Say how many lines below have "master" in them, giving the number alone.

BEGIN Data provided

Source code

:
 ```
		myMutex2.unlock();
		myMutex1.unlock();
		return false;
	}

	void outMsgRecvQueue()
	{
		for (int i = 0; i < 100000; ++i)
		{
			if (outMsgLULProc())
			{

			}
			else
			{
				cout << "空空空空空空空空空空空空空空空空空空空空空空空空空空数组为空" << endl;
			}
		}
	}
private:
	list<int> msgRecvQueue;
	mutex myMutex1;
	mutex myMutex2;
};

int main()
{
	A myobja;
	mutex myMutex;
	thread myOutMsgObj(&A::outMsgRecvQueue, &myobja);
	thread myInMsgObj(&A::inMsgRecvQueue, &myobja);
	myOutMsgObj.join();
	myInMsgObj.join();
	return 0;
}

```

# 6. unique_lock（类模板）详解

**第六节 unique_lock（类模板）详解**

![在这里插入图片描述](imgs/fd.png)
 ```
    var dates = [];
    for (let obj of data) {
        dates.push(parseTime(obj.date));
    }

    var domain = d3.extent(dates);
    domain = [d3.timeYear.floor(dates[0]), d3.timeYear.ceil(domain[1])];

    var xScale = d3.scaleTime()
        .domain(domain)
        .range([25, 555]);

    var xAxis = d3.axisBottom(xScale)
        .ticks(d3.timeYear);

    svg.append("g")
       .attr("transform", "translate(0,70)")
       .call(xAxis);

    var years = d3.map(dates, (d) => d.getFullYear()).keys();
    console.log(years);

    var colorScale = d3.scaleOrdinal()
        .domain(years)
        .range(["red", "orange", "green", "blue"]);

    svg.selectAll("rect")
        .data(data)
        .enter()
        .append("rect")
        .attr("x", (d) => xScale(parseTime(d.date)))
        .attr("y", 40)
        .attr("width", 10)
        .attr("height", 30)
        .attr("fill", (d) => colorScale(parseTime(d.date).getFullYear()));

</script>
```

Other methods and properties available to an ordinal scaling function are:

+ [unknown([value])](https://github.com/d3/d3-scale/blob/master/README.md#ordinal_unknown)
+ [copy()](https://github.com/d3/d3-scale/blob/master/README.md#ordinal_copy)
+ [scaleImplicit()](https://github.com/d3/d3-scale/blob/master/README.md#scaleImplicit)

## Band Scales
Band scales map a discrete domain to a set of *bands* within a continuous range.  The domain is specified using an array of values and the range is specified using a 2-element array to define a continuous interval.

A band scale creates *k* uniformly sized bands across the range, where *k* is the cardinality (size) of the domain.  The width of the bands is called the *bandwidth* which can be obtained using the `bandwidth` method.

END Data provided

■ **Solution below**: 3